The Proper Method for Purification: Distillation
The only method that uses heat to successfully remove salt and other non-volatile minerals from water is distillation. The core principle of distillation is identical to that of boiling: heating the water until it evaporates into pure steam. The difference is that distillation involves a mechanism to capture and condense that pure steam back into a liquid form in a separate container.

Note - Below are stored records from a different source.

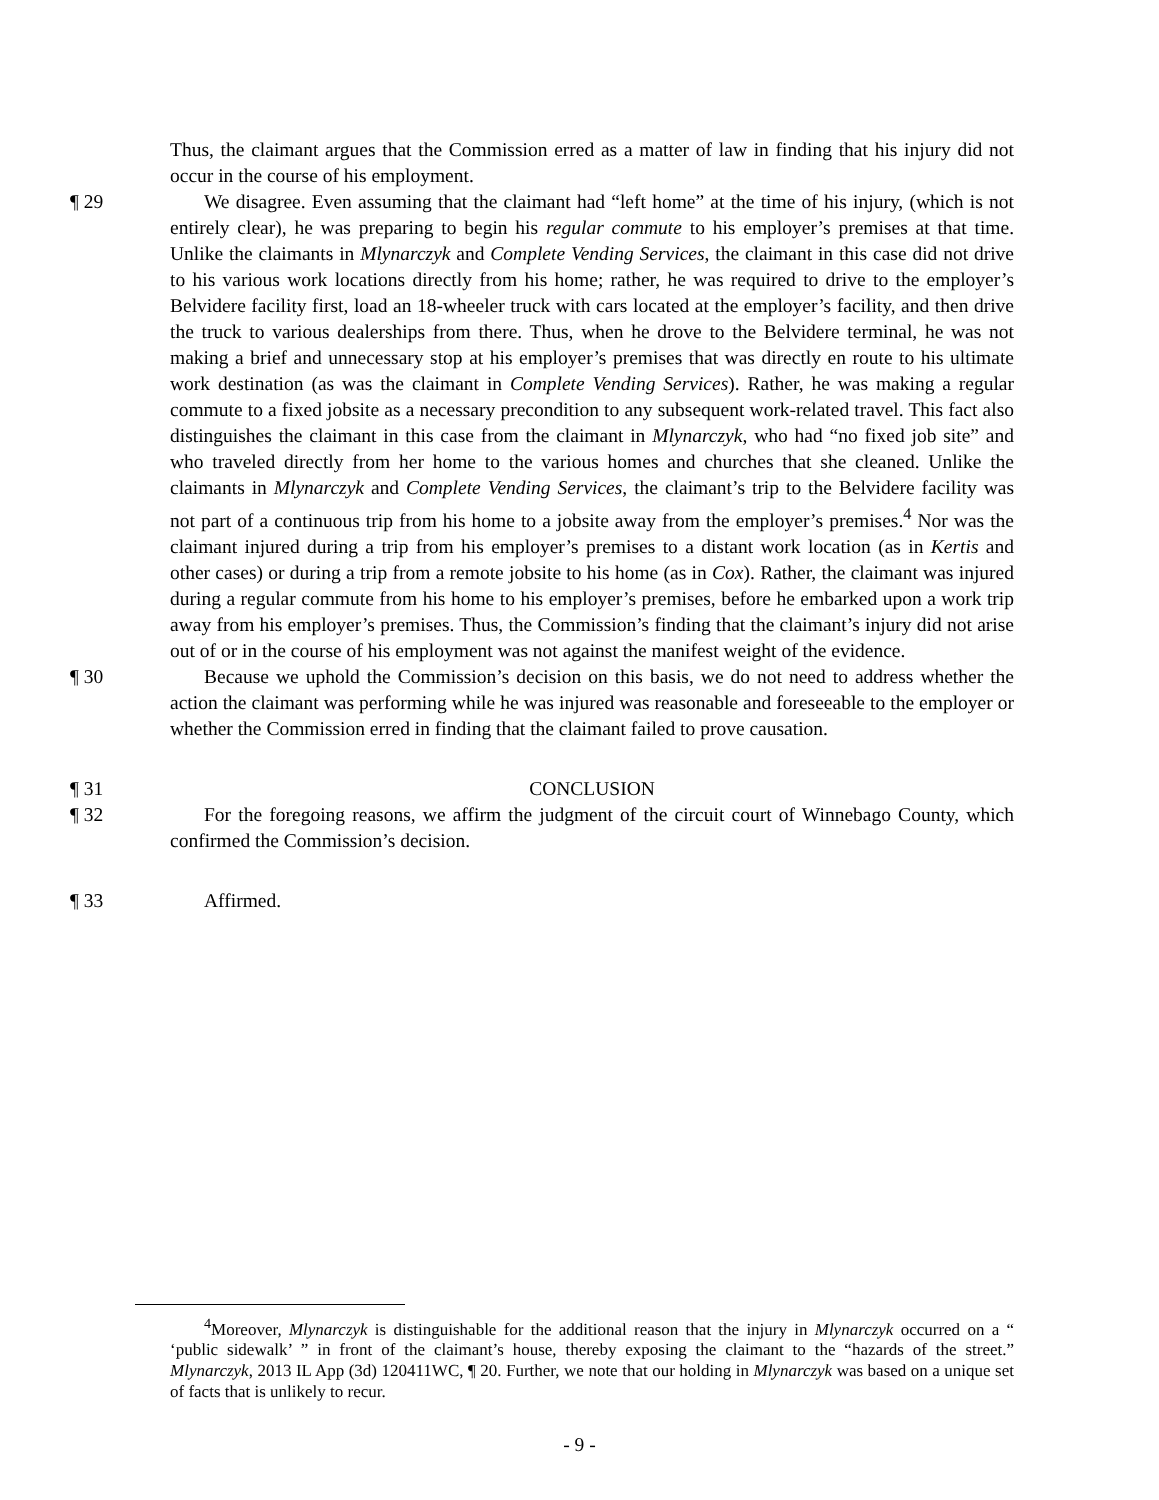Thus, the claimant argues that the Commission erred as a matter of law in finding that his injury did not occur in the course of his employment.
¶ 29 We disagree. Even assuming that the claimant had “left home” at the time of his injury, (which is not entirely clear), he was preparing to begin his regular commute to his employer’s premises at that time. Unlike the claimants in Mlynarczyk and Complete Vending Services, the claimant in this case did not drive to his various work locations directly from his home; rather, he was required to drive to the employer’s Belvidere facility first, load an 18-wheeler truck with cars located at the employer’s facility, and then drive the truck to various dealerships from there. Thus, when he drove to the Belvidere terminal, he was not making a brief and unnecessary stop at his employer’s premises that was directly en route to his ultimate work destination (as was the claimant in Complete Vending Services). Rather, he was making a regular commute to a fixed jobsite as a necessary precondition to any subsequent work-related travel. This fact also distinguishes the claimant in this case from the claimant in Mlynarczyk, who had “no fixed job site” and who traveled directly from her home to the various homes and churches that she cleaned. Unlike the claimants in Mlynarczyk and Complete Vending Services, the claimant’s trip to the Belvidere facility was not part of a continuous trip from his home to a jobsite away from the employer’s premises.<sup>4</sup> Nor was the claimant injured during a trip from his employer’s premises to a distant work location (as in Kertis and other cases) or during a trip from a remote jobsite to his home (as in Cox). Rather, the claimant was injured during a regular commute from his home to his employer’s premises, before he embarked upon a work trip away from his employer’s premises. Thus, the Commission’s finding that the claimant’s injury did not arise out of or in the course of his employment was not against the manifest weight of the evidence.
¶ 30 Because we uphold the Commission’s decision on this basis, we do not need to address whether the action the claimant was performing while he was injured was reasonable and foreseeable to the employer or whether the Commission erred in finding that the claimant failed to prove causation.
¶ 31 CONCLUSION
¶ 32 For the foregoing reasons, we affirm the judgment of the circuit court of Winnebago County, which confirmed the Commission’s decision.
¶ 33 Affirmed.
<sup>4</sup> Moreover, Mlynarczyk is distinguishable for the additional reason that the injury in Mlynarczyk occurred on a “ ‘public sidewalk’ ” in front of the claimant’s house, thereby exposing the claimant to the “hazards of the street.” Mlynarczyk, 2013 IL App (3d) 120411WC, ¶ 20. Further, we note that our holding in Mlynarczyk was based on a unique set of facts that is unlikely to recur.
- 9 -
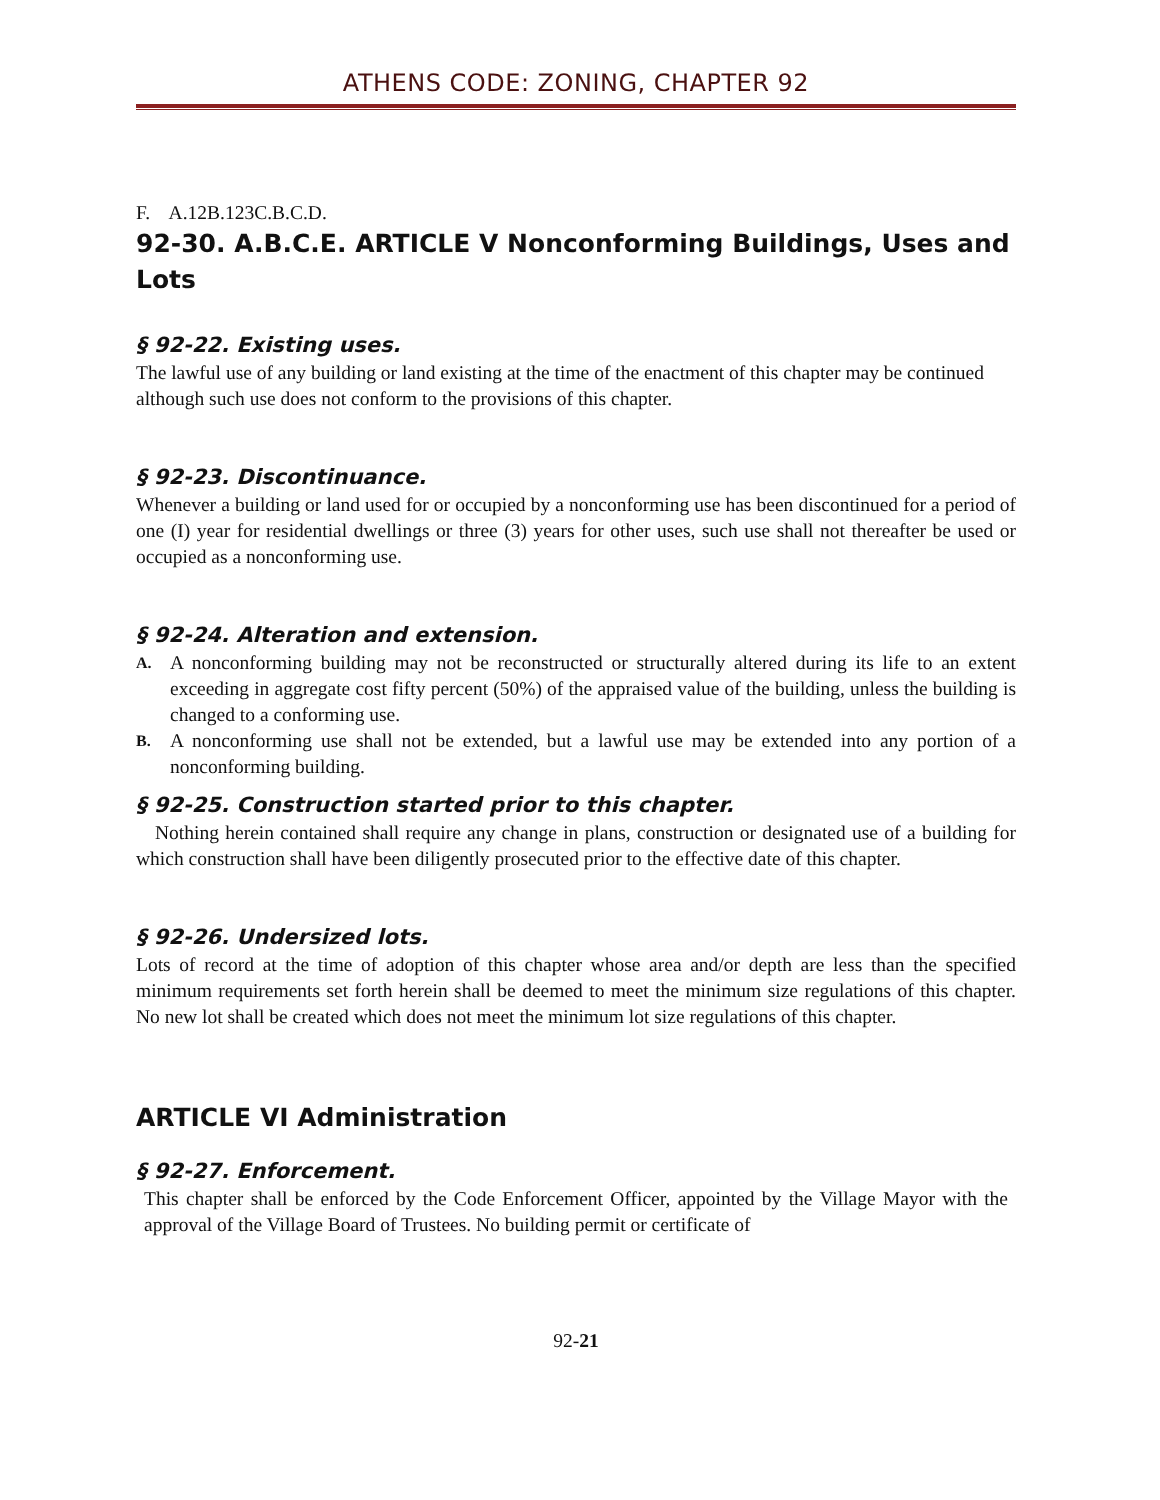ATHENS CODE: ZONING, CHAPTER 92
F. A.12B.123C.B.C.D.
92-30. A.B.C.E. ARTICLE V Nonconforming Buildings, Uses and Lots
§ 92-22. Existing uses.
The lawful use of any building or land existing at the time of the enactment of this chapter may be continued although such use does not conform to the provisions of this chapter.
§ 92-23. Discontinuance.
Whenever a building or land used for or occupied by a nonconforming use has been discontinued for a period of one (I) year for residential dwellings or three (3) years for other uses, such use shall not thereafter be used or occupied as a nonconforming use.
§ 92-24. Alteration and extension.
A. A nonconforming building may not be reconstructed or structurally altered during its life to an extent exceeding in aggregate cost fifty percent (50%) of the appraised value of the building, unless the building is changed to a conforming use.
B. A nonconforming use shall not be extended, but a lawful use may be extended into any portion of a nonconforming building.
§ 92-25. Construction started prior to this chapter.
Nothing herein contained shall require any change in plans, construction or designated use of a building for which construction shall have been diligently prosecuted prior to the effective date of this chapter.
§ 92-26. Undersized lots.
Lots of record at the time of adoption of this chapter whose area and/or depth are less than the specified minimum requirements set forth herein shall be deemed to meet the minimum size regulations of this chapter. No new lot shall be created which does not meet the minimum lot size regulations of this chapter.
ARTICLE VI Administration
§ 92-27. Enforcement.
This chapter shall be enforced by the Code Enforcement Officer, appointed by the Village Mayor with the approval of the Village Board of Trustees. No building permit or certificate of
92-21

The process involves heating the saltwater in one container, forcing the water to change phase into a gaseous state, leaving all the dissolved solids behind. This water vapor, which is pure H₂O, is then directed into a cooling area where it condenses back into fresh, drinkable water. This condensed water is free from salt, heavy metals, and biological contaminants.
In an emergency, a simple distillation setup can be improvised using common materials. One low-tech method involves placing a pot of saltwater on a heat source, covering it with a lid that is angled to allow the steam to collect and drip, or using a tube to direct the steam into a separate, cool container. Another common technique is the solar still, which uses the sun’s energy, a sheet of plastic, and a collection cup to create a closed, passive distillation system. While these emergency methods may yield only small amounts, they produce water that is safe for consumption, unlike the highly concentrated, dangerous liquid left behind from simple boiling.